Source data:
------

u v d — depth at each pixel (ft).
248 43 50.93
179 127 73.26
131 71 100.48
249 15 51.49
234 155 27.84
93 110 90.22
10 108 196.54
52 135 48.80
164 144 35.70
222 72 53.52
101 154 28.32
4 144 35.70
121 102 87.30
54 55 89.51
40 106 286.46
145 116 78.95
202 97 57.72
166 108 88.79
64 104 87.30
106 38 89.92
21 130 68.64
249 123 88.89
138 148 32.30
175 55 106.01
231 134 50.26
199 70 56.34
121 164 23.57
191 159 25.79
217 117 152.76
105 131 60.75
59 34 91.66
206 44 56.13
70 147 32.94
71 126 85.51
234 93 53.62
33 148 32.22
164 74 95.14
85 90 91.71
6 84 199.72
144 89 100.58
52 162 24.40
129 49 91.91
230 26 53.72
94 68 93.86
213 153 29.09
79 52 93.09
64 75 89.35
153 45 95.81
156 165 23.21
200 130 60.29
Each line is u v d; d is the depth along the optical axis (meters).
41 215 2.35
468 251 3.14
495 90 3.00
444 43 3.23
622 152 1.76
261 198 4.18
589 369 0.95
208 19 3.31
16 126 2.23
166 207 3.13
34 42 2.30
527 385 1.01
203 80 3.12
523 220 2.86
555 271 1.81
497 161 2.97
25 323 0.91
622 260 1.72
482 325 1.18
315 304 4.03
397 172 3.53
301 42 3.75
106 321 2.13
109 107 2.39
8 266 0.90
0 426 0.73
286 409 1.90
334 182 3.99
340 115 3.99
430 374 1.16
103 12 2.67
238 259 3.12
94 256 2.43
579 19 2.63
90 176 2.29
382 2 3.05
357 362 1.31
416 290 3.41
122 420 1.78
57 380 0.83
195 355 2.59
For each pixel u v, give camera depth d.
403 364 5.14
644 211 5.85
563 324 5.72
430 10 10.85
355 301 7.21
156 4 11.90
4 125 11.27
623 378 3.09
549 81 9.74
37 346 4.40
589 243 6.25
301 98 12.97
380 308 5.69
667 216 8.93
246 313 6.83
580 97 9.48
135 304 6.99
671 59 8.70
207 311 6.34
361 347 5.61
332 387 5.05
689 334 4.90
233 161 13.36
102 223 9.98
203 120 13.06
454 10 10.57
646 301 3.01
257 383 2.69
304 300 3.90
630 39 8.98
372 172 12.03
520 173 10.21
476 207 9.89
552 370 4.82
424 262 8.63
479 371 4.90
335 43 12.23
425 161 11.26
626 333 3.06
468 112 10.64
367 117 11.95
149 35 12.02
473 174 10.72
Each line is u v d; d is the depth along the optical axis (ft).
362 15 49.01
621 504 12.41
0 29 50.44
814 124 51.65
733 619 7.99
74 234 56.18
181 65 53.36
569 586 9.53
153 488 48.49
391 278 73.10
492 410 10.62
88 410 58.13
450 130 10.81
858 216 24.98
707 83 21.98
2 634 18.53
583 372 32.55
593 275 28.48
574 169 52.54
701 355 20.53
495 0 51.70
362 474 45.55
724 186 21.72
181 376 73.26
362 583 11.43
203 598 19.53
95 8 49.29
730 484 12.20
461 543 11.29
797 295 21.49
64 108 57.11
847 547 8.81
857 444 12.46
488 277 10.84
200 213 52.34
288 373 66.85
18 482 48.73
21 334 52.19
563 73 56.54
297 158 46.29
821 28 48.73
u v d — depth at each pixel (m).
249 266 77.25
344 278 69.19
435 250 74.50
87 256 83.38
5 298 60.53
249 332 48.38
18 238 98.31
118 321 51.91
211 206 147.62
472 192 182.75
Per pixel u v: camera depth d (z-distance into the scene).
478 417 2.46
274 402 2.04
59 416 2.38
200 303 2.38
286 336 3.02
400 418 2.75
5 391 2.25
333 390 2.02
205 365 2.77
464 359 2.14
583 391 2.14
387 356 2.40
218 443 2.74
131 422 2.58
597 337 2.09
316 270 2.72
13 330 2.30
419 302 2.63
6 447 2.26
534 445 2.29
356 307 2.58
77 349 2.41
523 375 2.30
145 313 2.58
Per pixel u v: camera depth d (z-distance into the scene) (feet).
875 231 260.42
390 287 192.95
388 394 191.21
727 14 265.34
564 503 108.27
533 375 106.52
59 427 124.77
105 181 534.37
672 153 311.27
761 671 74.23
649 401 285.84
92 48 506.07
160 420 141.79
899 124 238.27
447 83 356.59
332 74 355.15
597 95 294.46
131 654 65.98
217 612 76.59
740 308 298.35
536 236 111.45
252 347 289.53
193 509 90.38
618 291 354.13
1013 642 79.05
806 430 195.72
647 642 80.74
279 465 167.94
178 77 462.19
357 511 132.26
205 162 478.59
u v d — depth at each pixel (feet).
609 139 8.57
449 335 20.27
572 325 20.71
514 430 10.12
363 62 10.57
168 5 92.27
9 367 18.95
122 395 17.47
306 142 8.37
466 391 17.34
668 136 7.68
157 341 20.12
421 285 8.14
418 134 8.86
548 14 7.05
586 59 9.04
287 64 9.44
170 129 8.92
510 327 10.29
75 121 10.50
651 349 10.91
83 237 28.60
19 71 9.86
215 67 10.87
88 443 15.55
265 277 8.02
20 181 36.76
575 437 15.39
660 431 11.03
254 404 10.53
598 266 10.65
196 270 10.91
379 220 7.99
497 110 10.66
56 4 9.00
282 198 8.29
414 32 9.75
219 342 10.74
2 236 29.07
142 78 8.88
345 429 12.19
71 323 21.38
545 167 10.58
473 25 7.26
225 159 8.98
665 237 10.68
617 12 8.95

------

Instructions to follow:
Give the data again in full, keeping every line as it was.

Result:
u v d — depth at each pixel (ft).
248 43 50.93
179 127 73.26
131 71 100.48
249 15 51.49
234 155 27.84
93 110 90.22
10 108 196.54
52 135 48.80
164 144 35.70
222 72 53.52
101 154 28.32
4 144 35.70
121 102 87.30
54 55 89.51
40 106 286.46
145 116 78.95
202 97 57.72
166 108 88.79
64 104 87.30
106 38 89.92
21 130 68.64
249 123 88.89
138 148 32.30
175 55 106.01
231 134 50.26
199 70 56.34
121 164 23.57
191 159 25.79
217 117 152.76
105 131 60.75
59 34 91.66
206 44 56.13
70 147 32.94
71 126 85.51
234 93 53.62
33 148 32.22
164 74 95.14
85 90 91.71
6 84 199.72
144 89 100.58
52 162 24.40
129 49 91.91
230 26 53.72
94 68 93.86
213 153 29.09
79 52 93.09
64 75 89.35
153 45 95.81
156 165 23.21
200 130 60.29
Each line is u v d; d is the depth along the optical axis (meters).
41 215 2.35
468 251 3.14
495 90 3.00
444 43 3.23
622 152 1.76
261 198 4.18
589 369 0.95
208 19 3.31
16 126 2.23
166 207 3.13
34 42 2.30
527 385 1.01
203 80 3.12
523 220 2.86
555 271 1.81
497 161 2.97
25 323 0.91
622 260 1.72
482 325 1.18
315 304 4.03
397 172 3.53
301 42 3.75
106 321 2.13
109 107 2.39
8 266 0.90
0 426 0.73
286 409 1.90
334 182 3.99
340 115 3.99
430 374 1.16
103 12 2.67
238 259 3.12
94 256 2.43
579 19 2.63
90 176 2.29
382 2 3.05
357 362 1.31
416 290 3.41
122 420 1.78
57 380 0.83
195 355 2.59
For each pixel u v, give camera depth d.
403 364 5.14
644 211 5.85
563 324 5.72
430 10 10.85
355 301 7.21
156 4 11.90
4 125 11.27
623 378 3.09
549 81 9.74
37 346 4.40
589 243 6.25
301 98 12.97
380 308 5.69
667 216 8.93
246 313 6.83
580 97 9.48
135 304 6.99
671 59 8.70
207 311 6.34
361 347 5.61
332 387 5.05
689 334 4.90
233 161 13.36
102 223 9.98
203 120 13.06
454 10 10.57
646 301 3.01
257 383 2.69
304 300 3.90
630 39 8.98
372 172 12.03
520 173 10.21
476 207 9.89
552 370 4.82
424 262 8.63
479 371 4.90
335 43 12.23
425 161 11.26
626 333 3.06
468 112 10.64
367 117 11.95
149 35 12.02
473 174 10.72
Each line is u v d; d is the depth along the optical axis (ft).
362 15 49.01
621 504 12.41
0 29 50.44
814 124 51.65
733 619 7.99
74 234 56.18
181 65 53.36
569 586 9.53
153 488 48.49
391 278 73.10
492 410 10.62
88 410 58.13
450 130 10.81
858 216 24.98
707 83 21.98
2 634 18.53
583 372 32.55
593 275 28.48
574 169 52.54
701 355 20.53
495 0 51.70
362 474 45.55
724 186 21.72
181 376 73.26
362 583 11.43
203 598 19.53
95 8 49.29
730 484 12.20
461 543 11.29
797 295 21.49
64 108 57.11
847 547 8.81
857 444 12.46
488 277 10.84
200 213 52.34
288 373 66.85
18 482 48.73
21 334 52.19
563 73 56.54
297 158 46.29
821 28 48.73
u v d — depth at each pixel (m).
249 266 77.25
344 278 69.19
435 250 74.50
87 256 83.38
5 298 60.53
249 332 48.38
18 238 98.31
118 321 51.91
211 206 147.62
472 192 182.75
Per pixel u v: camera depth d (z-distance into the scene).
478 417 2.46
274 402 2.04
59 416 2.38
200 303 2.38
286 336 3.02
400 418 2.75
5 391 2.25
333 390 2.02
205 365 2.77
464 359 2.14
583 391 2.14
387 356 2.40
218 443 2.74
131 422 2.58
597 337 2.09
316 270 2.72
13 330 2.30
419 302 2.63
6 447 2.26
534 445 2.29
356 307 2.58
77 349 2.41
523 375 2.30
145 313 2.58
Per pixel u v: camera depth d (z-distance into the scene) (feet).
875 231 260.42
390 287 192.95
388 394 191.21
727 14 265.34
564 503 108.27
533 375 106.52
59 427 124.77
105 181 534.37
672 153 311.27
761 671 74.23
649 401 285.84
92 48 506.07
160 420 141.79
899 124 238.27
447 83 356.59
332 74 355.15
597 95 294.46
131 654 65.98
217 612 76.59
740 308 298.35
536 236 111.45
252 347 289.53
193 509 90.38
618 291 354.13
1013 642 79.05
806 430 195.72
647 642 80.74
279 465 167.94
178 77 462.19
357 511 132.26
205 162 478.59
u v d — depth at each pixel (feet).
609 139 8.57
449 335 20.27
572 325 20.71
514 430 10.12
363 62 10.57
168 5 92.27
9 367 18.95
122 395 17.47
306 142 8.37
466 391 17.34
668 136 7.68
157 341 20.12
421 285 8.14
418 134 8.86
548 14 7.05
586 59 9.04
287 64 9.44
170 129 8.92
510 327 10.29
75 121 10.50
651 349 10.91
83 237 28.60
19 71 9.86
215 67 10.87
88 443 15.55
265 277 8.02
20 181 36.76
575 437 15.39
660 431 11.03
254 404 10.53
598 266 10.65
196 270 10.91
379 220 7.99
497 110 10.66
56 4 9.00
282 198 8.29
414 32 9.75
219 342 10.74
2 236 29.07
142 78 8.88
345 429 12.19
71 323 21.38
545 167 10.58
473 25 7.26
225 159 8.98
665 237 10.68
617 12 8.95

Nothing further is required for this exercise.